Satin, i had the same problem years ago when i had my son. docs kept telling me its only thrush, went back and forth for about year and half, i tried everything , no underwear in house, every cream going , live yoghurt it ruled my life i was going crazy eventually got to see consultant and they said it was probably as result of ventoose? that i had, not sure how they did it but they used a speculum that had been frozen which burnt the top layer of skin off my cervix and that cured it , i thought that it was the outside skin that was the problem but it was internal Do not be put off by your doctors they have no idea what you are going through it rules your life and ruins the time you have with your baby, go back to doctors and ask for a referal to a consultant. you have my sympathy, mine went on for nearly 2 years before it was cured.

breatheslowly Fri 30-Sep-11 20:41:22

Mango - I don't think it is terrible, but it is something to be managed rather than cured completely. It is worth getting your thyroid function checked if you have it (my dermatologist insisted on this) as thyroid problems are more common in people with it. Also bear this in mind going forward as just because you haven't got a thyroid problem now, if you have thyroid type symptoms later it is worth being alert to the potential. I had my thyroid function rechecked when pregnant as it is a real problem for the developing baby if you have hypothyroidism.

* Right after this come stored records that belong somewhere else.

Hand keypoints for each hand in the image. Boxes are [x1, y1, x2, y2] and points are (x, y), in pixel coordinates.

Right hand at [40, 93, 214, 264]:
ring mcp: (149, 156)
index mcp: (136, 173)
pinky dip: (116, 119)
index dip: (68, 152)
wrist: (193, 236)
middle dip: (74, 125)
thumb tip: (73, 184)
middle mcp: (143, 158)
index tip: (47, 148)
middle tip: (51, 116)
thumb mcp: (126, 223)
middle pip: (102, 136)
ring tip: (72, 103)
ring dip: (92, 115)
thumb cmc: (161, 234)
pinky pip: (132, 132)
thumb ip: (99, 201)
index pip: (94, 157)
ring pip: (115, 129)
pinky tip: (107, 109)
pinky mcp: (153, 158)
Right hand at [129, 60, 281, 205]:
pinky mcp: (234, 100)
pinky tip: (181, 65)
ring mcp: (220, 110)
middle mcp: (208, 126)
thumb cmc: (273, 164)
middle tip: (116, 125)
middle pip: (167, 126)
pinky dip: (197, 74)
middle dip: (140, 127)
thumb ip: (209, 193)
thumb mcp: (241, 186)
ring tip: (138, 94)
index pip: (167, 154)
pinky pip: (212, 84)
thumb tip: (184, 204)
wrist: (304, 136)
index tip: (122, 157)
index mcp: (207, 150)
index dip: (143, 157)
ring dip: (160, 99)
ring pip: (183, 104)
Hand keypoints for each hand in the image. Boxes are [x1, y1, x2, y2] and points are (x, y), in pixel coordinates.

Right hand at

LS is basically an autoimmune problem where your immune system attacks your vulval skin (and steroid calms it down). I seem to come from an "autoimmuny" family, so it is just one way of having an autoimmune disorder. I think that the key is to start with a very potent steroid ointment (I prefer these to creams and they have fewer ingredients) and then taper these down through less potent ones until you are not using any until a flare up or just a low dose a couple of times a week. The guidance suggests dermovate (called clob by Americans) but my dermatologist has got me on betnovate which isn't quite so potent and then tapering to eumovate.

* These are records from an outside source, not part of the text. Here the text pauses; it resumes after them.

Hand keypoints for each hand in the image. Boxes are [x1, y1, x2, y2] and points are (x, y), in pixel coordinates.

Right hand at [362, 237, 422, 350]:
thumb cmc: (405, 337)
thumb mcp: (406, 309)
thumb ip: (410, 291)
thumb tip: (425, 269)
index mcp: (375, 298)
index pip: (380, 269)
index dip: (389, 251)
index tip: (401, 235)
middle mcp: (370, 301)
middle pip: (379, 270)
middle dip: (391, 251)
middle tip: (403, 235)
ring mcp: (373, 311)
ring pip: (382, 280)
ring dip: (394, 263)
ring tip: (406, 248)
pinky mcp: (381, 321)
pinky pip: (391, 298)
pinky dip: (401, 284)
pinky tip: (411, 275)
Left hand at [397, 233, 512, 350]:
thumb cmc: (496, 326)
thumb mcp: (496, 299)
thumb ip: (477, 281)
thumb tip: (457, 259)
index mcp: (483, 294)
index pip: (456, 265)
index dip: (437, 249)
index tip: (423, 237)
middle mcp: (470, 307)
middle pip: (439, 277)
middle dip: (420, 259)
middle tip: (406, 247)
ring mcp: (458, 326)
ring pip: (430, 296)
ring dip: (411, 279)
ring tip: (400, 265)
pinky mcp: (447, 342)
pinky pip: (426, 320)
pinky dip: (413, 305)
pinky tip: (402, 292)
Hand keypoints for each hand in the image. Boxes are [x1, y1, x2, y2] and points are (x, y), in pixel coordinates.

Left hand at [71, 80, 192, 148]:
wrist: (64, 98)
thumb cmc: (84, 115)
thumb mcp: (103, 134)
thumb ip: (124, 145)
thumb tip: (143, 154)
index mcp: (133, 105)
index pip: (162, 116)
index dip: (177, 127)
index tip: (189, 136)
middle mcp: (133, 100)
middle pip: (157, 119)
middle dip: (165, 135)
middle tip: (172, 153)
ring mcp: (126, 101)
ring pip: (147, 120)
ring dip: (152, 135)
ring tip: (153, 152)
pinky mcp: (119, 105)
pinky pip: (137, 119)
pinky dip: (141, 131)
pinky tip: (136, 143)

With the benefit of hindsight, I wish I had a CS for my baby as I had very poor healing of my episiotomy and a flare up which I couldn't really use steriods for as the scar healing would have been affected. The poor healing was as a result of my LS and my dermatologist recommends that I have a CS for any future DC. CS for LS doesn't seem to be a standard recommendation, but I wouldn't take the risk with the type of birth I had. I had an induction & forceps (which are much more likely with induction). Had I really thought about it, I should considered the risks that inductions bring and said that the likely damage to my nethers was too high a risk to take. However no one seemed to notice LS in my notes and as it had been very little bother before, I didn't really think about it. I appreciate that you might have all your children already, but I would like this information out there, so that if anyone like me searches for it this comes up as I couldn't find anything myself about LS and birth other than "it'll be ok".

HTH

mangopudding Sat 01-Oct-11 15:30:08

Thanks for the info, breatheslowly. It's reassuring to hear from personal experiences rather than googling on the net.

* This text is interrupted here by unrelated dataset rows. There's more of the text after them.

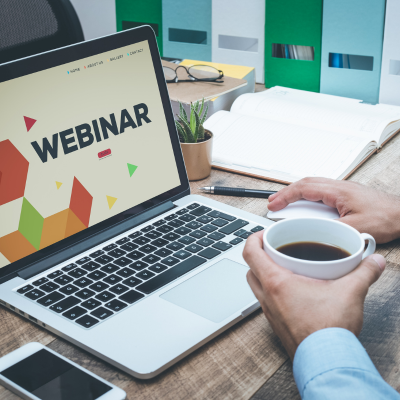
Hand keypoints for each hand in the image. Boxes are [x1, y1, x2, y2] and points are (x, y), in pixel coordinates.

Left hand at [243, 231, 385, 360]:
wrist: (327, 362)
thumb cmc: (329, 330)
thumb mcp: (350, 292)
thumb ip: (364, 272)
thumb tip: (373, 261)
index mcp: (276, 282)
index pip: (250, 253)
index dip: (253, 238)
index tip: (263, 234)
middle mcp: (267, 297)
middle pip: (250, 269)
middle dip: (259, 256)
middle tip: (274, 250)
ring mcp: (270, 312)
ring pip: (256, 287)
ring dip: (264, 275)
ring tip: (284, 269)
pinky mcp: (277, 324)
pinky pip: (266, 302)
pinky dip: (273, 293)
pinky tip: (293, 293)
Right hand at [268, 177, 399, 243]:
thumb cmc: (388, 217)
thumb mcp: (357, 228)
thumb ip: (333, 230)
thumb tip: (313, 234)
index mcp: (338, 191)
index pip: (304, 189)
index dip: (285, 196)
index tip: (274, 204)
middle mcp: (339, 187)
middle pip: (305, 183)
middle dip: (286, 192)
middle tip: (273, 202)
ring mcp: (342, 190)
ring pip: (312, 185)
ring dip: (296, 192)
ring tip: (284, 202)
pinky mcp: (346, 195)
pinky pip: (320, 191)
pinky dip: (307, 196)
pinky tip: (305, 205)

satinandsilk Sat 01-Oct-11 22:16:17

thanks for the new suggestions: will look into LS and also try to track down a private dermatologist who specilises in GU issues. In the last couple of days it's become worse than ever - the cracks are quite red and obvious now and it is pretty unbearable. i am definitely willing to pay to go private - would literally throw everything at sorting this out as soon as possible as it is spoiling my life.